=== WHAT YOU SHOULD DO ===
Return all of the data that follows precisely, leaving every image out.

━━ DATASET EXCERPT ━━

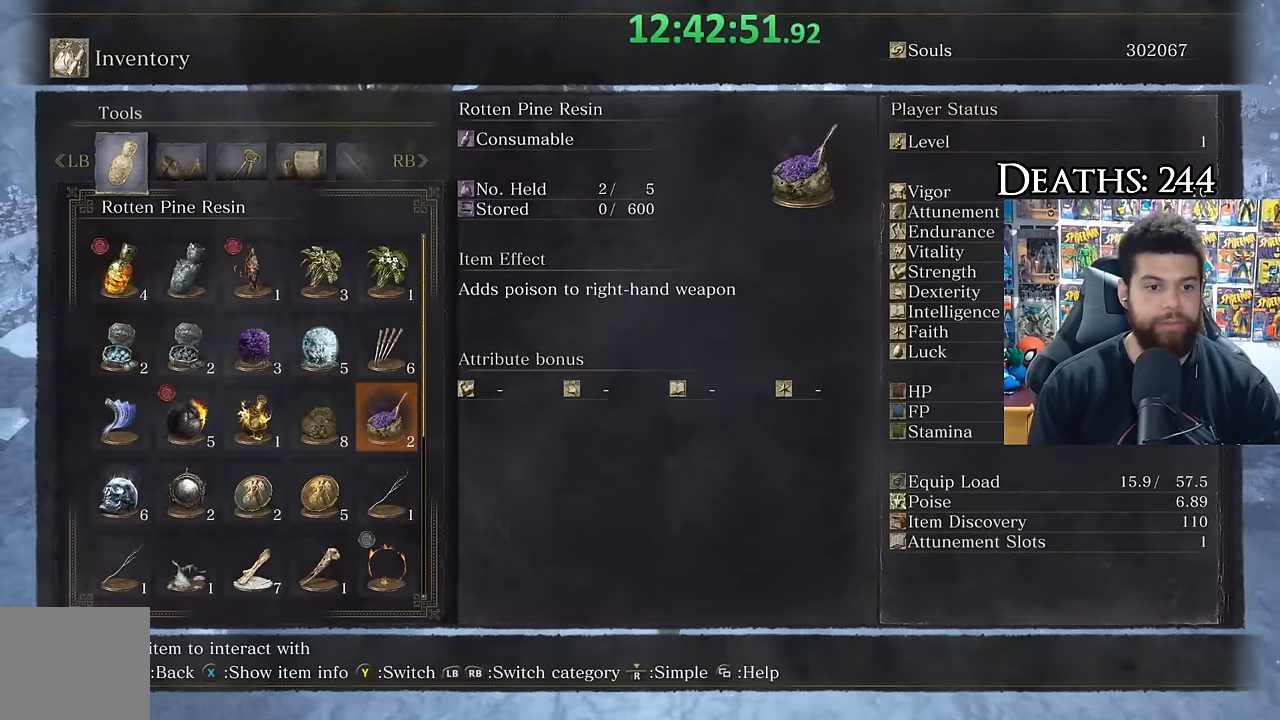
{"buttons": ["START"], "left_stick": "center", "right_stick": "center", "button_events": [[267, "START", "down"], [367, "START", "up"], [450, "START", "down"]]}
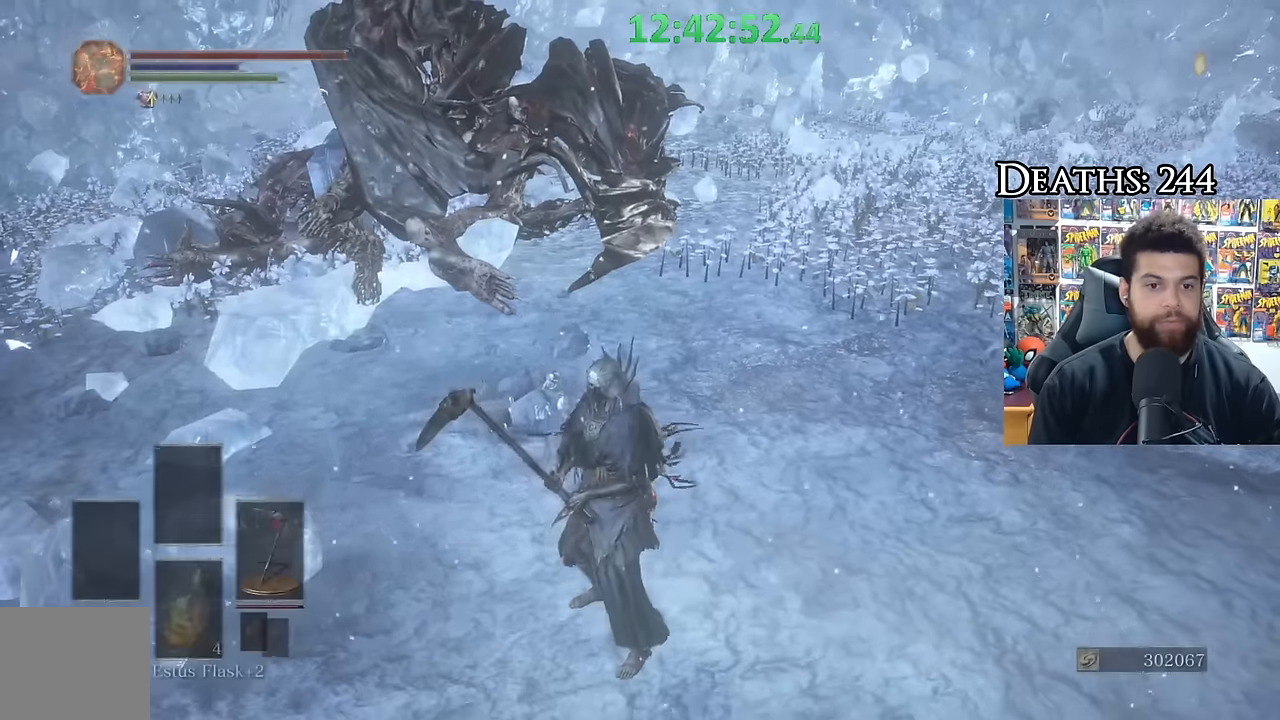
{"buttons": [], "left_stick": "down", "right_stick": "center", "button_events": [[33, "START", "up"], [117, "A", "down"], [183, "A", "up"], [233, "DPAD_DOWN", "down"], [333, "DPAD_DOWN", "up"], [400, "DPAD_DOWN", "down"], [500, "DPAD_DOWN", "up"]]}
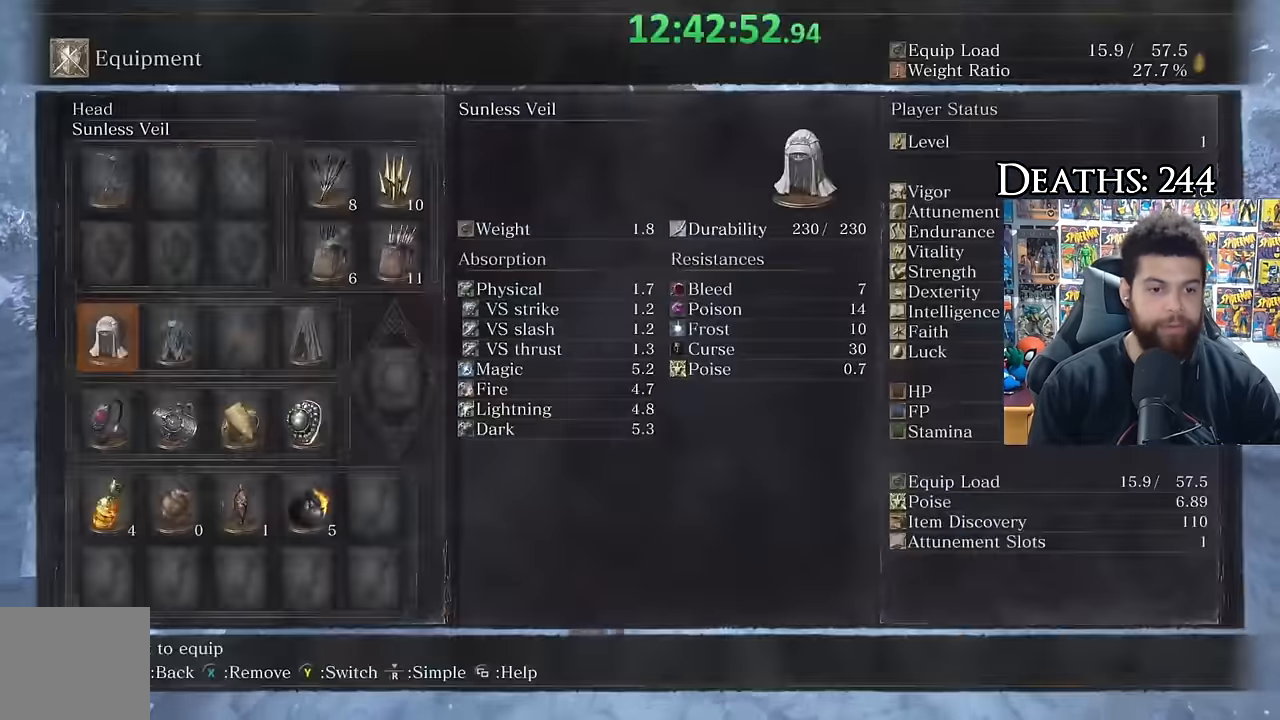
{"buttons": [], "left_stick": "up-right", "right_stick": "center", "button_events": [[67, "DPAD_DOWN", "down"], [150, "DPAD_DOWN", "up"], [217, "DPAD_DOWN", "down"], [300, "DPAD_DOWN", "up"]]}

━━━

=== COMPLETED EXERCISE ===
{"buttons": ["START"], "left_stick": "center", "right_stick": "center", "button_events": [[267, "START", "down"], [367, "START", "up"], [450, "START", "down"]]}
{"buttons": [], "left_stick": "down", "right_stick": "center", "button_events": [[33, "START", "up"], [117, "A", "down"], [183, "A", "up"], [233, "DPAD_DOWN", "down"], [333, "DPAD_DOWN", "up"], [400, "DPAD_DOWN", "down"], [500, "DPAD_DOWN", "up"]]}
{"buttons": [], "left_stick": "up-right", "right_stick": "center", "button_events": [[67, "DPAD_DOWN", "down"], [150, "DPAD_DOWN", "up"], [217, "DPAD_DOWN", "down"], [300, "DPAD_DOWN", "up"]]}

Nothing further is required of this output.